The amount of time patients spend in a doctor's office, $X$, is an exponential random variable with a mean of $10$ minutes.
$(a)$ Find the probability a patient spends less than $5$ minutes with the doctor.
$(b)$ Find the probability a patient spends between $7$ and $10$ minutes with the doctor.
$(c)$ How many patients will this doctor typically see in a $6$-hour surgery?
$(d)$ Another doctor spends $10$ minutes or more with half of his patients. How many fewer patients does he see in his $6$-hour surgery?
Ans: $(a)$ $X\sim \exp(\lambda)$ with $\lambda=\frac{1}{10}$, So, to find the probability that someone spends less than 5 minutes with a doctor,
$P(X< 5)= \int_{0}^{5}\lambda \exp(-\lambda x) dx$.
$(b)$ $P(7<X< 10)= \int_{7}^{10}\lambda \exp(-\lambda x) dx$.
$(c)$ No idea, could anyone please help.
$(d)$ No idea, could anyone please help.
Thanks!
$(c)$ If the time spent per patient is an exponential random variable, then the number of patients seen in a fixed time interval is a Poisson random variable with rate proportional to the length of that time interval.
Specifically, since $6$ hours is equal to $360$ minutes, the random number of patients seen in this time interval is Poisson distributed with rate $36$ patients per $6$ hours, and the expected number of such patients seen is also $36$ patients.

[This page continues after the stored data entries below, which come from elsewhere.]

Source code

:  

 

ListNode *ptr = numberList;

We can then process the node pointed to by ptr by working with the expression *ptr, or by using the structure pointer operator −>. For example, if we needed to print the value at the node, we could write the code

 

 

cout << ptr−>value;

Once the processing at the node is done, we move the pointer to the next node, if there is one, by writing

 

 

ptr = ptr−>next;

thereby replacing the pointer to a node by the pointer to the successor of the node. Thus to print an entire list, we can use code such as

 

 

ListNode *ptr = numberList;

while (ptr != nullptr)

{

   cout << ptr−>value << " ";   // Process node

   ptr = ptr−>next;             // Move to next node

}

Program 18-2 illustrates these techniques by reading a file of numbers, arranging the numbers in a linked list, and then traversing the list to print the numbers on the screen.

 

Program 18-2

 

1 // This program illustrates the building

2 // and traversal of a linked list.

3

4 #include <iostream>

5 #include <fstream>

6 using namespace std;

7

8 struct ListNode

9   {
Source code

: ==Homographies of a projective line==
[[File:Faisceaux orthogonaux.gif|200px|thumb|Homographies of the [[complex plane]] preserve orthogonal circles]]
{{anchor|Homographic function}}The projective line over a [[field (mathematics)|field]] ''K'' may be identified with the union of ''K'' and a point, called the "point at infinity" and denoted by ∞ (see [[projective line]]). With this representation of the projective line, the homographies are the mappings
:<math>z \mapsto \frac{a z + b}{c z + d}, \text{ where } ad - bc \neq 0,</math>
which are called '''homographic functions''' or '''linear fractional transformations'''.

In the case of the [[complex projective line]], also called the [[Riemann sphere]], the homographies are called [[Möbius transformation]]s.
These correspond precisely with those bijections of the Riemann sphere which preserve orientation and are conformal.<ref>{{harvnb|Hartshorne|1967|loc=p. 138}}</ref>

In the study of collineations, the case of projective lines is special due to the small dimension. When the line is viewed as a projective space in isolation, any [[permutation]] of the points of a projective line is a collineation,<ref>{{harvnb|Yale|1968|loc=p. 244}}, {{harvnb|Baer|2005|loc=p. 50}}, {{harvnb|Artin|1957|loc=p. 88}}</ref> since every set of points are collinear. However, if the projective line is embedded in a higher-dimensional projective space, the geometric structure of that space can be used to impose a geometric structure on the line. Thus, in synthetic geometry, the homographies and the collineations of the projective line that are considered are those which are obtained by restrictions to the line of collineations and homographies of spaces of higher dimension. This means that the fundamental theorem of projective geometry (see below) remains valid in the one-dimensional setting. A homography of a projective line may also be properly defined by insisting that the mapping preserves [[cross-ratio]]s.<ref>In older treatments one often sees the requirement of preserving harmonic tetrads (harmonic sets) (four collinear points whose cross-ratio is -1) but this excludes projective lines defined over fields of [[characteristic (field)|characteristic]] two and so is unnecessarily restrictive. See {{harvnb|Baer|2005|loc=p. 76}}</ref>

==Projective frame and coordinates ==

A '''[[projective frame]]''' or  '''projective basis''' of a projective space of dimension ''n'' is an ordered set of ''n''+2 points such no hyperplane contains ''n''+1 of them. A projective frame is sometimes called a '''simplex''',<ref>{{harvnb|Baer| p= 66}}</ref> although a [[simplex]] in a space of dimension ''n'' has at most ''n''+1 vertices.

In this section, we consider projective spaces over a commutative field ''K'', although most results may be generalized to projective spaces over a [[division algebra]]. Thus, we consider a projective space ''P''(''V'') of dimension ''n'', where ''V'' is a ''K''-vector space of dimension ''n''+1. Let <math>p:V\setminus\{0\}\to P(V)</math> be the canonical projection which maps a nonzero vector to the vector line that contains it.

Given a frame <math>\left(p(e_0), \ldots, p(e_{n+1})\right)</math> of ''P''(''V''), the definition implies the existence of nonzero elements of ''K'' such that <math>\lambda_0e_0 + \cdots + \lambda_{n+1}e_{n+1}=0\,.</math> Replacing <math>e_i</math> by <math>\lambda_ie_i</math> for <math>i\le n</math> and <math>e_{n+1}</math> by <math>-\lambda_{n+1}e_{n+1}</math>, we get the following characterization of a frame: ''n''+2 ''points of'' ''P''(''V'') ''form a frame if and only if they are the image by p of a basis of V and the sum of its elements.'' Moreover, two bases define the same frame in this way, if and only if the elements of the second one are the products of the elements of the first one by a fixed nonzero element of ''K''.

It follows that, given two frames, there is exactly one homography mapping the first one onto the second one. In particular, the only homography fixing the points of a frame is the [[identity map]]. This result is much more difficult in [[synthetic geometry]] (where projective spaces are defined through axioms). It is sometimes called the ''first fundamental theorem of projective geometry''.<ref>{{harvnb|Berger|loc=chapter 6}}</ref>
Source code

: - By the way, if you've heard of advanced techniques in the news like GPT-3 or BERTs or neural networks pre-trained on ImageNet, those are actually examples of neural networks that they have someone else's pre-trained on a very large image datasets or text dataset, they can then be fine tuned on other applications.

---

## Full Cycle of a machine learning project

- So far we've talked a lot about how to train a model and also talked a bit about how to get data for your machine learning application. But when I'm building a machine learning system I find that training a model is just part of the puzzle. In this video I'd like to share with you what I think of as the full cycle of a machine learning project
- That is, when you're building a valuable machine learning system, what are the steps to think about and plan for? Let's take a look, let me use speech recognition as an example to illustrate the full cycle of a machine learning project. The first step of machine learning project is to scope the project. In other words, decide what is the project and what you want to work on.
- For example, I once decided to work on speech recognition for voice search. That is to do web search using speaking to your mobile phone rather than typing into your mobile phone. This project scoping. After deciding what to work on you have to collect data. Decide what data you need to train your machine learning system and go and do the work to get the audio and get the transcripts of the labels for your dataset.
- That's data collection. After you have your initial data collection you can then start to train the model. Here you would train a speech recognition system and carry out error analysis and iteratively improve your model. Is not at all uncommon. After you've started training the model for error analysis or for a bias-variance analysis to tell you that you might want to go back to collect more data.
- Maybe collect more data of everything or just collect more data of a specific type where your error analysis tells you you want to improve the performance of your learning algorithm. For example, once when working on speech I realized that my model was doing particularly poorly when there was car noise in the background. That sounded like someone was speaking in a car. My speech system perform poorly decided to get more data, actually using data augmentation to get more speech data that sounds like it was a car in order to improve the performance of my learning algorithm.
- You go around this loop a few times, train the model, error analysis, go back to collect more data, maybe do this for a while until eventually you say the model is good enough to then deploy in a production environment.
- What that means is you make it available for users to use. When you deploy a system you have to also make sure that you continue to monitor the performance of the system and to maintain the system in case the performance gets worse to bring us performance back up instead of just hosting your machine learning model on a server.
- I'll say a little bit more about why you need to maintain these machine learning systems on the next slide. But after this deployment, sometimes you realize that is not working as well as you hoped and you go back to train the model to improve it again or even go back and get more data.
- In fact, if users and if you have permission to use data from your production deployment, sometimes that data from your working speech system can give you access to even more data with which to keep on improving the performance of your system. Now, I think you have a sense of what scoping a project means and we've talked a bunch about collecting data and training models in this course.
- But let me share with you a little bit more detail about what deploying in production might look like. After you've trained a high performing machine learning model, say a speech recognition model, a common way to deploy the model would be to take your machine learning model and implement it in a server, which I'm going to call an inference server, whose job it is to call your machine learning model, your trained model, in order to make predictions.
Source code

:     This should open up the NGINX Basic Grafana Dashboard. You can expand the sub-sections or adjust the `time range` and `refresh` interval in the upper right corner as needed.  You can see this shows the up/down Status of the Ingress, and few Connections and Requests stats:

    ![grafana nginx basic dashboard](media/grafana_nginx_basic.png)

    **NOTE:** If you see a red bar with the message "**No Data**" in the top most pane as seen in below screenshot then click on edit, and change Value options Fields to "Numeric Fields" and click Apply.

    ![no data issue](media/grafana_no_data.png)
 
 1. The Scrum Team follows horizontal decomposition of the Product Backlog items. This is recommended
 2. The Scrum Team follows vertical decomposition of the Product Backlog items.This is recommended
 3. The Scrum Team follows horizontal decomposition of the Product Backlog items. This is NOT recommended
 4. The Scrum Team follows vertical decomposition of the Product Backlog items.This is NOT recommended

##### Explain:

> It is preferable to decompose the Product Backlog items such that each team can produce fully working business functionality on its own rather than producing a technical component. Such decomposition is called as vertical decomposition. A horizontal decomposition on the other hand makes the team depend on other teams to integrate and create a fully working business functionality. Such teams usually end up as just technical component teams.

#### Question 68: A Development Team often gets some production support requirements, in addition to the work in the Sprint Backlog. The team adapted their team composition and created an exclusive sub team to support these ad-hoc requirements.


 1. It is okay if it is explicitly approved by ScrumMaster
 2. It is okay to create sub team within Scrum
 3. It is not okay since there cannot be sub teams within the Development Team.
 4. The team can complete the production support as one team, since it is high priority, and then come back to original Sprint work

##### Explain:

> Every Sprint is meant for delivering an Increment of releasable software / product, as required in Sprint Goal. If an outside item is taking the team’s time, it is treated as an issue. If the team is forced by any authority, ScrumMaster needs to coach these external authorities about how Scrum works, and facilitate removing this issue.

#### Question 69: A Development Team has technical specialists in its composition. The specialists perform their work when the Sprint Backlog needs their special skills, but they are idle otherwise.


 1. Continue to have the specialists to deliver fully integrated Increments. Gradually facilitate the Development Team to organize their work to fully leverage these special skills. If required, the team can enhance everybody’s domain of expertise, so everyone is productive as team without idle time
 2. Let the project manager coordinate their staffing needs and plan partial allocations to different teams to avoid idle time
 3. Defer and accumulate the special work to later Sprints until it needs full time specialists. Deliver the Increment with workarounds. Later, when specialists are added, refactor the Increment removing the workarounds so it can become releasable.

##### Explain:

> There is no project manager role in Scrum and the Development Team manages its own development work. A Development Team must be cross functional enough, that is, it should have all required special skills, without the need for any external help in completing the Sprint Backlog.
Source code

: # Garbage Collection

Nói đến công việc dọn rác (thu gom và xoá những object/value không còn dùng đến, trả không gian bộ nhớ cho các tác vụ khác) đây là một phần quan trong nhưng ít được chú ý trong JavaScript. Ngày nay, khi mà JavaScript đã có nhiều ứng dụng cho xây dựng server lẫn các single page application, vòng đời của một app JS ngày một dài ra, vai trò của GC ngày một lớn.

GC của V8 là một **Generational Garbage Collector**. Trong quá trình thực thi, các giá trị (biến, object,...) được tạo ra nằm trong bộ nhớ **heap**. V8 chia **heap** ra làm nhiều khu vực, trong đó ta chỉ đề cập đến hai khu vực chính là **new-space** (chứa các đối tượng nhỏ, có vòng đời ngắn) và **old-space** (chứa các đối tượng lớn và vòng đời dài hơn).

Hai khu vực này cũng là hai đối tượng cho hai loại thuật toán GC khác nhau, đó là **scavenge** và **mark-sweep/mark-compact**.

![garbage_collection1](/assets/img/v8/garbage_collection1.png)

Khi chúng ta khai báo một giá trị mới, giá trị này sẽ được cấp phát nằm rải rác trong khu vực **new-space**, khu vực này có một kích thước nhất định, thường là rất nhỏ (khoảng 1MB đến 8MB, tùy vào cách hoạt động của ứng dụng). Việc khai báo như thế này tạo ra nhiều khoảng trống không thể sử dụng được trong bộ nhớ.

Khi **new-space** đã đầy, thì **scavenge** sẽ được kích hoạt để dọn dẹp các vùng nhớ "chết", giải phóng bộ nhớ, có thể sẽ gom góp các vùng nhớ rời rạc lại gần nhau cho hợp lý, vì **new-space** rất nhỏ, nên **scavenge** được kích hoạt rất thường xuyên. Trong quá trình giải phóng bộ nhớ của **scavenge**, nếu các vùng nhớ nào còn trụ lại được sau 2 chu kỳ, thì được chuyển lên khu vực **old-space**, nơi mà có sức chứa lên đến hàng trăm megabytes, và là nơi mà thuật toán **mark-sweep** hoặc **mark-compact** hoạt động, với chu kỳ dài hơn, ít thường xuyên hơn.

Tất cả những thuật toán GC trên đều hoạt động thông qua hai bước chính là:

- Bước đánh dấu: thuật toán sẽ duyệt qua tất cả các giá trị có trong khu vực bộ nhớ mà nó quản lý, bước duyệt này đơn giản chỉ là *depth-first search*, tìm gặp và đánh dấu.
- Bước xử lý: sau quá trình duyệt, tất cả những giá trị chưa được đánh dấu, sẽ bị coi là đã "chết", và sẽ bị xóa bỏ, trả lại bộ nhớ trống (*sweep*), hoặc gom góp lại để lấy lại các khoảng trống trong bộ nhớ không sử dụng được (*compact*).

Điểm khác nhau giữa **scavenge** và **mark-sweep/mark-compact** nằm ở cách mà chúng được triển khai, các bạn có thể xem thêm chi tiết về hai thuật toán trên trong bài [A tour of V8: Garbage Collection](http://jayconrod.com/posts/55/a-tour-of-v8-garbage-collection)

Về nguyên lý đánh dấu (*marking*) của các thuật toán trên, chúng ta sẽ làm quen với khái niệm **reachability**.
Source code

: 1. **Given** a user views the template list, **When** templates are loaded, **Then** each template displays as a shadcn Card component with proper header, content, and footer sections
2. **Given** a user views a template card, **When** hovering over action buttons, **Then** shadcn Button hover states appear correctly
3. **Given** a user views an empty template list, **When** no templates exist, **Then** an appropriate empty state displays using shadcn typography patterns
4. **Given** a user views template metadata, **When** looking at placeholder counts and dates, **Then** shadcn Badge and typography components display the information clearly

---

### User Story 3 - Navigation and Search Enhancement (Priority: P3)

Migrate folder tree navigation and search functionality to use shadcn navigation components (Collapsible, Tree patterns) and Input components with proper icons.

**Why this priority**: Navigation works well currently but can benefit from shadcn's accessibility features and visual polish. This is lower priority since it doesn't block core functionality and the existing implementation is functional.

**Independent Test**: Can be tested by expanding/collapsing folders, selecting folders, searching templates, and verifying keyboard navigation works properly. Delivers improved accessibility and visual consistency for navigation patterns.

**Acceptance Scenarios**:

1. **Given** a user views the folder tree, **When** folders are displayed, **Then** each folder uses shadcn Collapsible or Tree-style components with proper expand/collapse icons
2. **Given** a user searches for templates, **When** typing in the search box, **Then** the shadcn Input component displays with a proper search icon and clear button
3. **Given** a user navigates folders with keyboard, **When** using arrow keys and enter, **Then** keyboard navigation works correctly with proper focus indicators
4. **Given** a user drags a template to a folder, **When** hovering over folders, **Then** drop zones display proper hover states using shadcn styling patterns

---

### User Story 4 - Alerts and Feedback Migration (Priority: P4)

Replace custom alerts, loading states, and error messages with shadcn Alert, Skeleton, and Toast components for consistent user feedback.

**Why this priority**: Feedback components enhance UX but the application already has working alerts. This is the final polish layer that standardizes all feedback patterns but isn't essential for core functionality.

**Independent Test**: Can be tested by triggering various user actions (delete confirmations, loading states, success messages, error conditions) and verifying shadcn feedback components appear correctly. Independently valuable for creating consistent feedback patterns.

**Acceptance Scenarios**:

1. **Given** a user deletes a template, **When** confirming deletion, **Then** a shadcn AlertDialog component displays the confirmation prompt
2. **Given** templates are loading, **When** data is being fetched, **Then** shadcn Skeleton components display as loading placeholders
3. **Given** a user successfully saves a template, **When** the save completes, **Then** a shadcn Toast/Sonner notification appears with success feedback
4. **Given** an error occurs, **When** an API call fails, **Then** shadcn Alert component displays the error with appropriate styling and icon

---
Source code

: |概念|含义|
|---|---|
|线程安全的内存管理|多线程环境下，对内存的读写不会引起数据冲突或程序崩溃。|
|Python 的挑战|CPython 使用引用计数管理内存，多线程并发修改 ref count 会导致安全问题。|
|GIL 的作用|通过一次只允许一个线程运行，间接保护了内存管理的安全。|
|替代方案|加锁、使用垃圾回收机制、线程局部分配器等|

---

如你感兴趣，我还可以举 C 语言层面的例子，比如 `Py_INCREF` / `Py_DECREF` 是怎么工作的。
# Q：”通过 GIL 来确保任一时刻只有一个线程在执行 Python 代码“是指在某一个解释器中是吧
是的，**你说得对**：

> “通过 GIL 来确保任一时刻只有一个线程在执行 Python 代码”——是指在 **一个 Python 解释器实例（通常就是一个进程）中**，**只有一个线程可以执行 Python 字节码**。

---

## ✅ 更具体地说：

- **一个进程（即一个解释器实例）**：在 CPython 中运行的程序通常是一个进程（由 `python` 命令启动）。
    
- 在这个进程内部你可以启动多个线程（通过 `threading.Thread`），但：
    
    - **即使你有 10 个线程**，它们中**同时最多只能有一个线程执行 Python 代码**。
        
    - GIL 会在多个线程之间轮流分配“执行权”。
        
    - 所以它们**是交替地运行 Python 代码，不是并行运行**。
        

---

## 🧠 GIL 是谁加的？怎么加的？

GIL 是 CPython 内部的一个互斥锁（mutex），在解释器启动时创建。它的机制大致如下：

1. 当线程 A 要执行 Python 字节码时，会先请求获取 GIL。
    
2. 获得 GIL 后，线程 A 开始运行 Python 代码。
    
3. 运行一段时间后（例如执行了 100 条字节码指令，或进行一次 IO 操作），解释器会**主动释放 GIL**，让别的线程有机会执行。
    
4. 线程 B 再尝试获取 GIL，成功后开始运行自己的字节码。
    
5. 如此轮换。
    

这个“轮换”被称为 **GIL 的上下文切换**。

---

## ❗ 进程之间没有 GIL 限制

$(d)$ let $Y$ be the random time spent per patient for the second doctor. You are given $$\Pr[Y \ge 10] = 1/2.$$ If $Y$ is also exponentially distributed, this means $$1/2 = \Pr[Y \ge 10] = e^{-10 \lambda},$$ and solving for $\lambda$ in this equation gives you the corresponding rate parameter for this doctor's time spent. The average number of patients seen for this doctor is $1/\lambda$.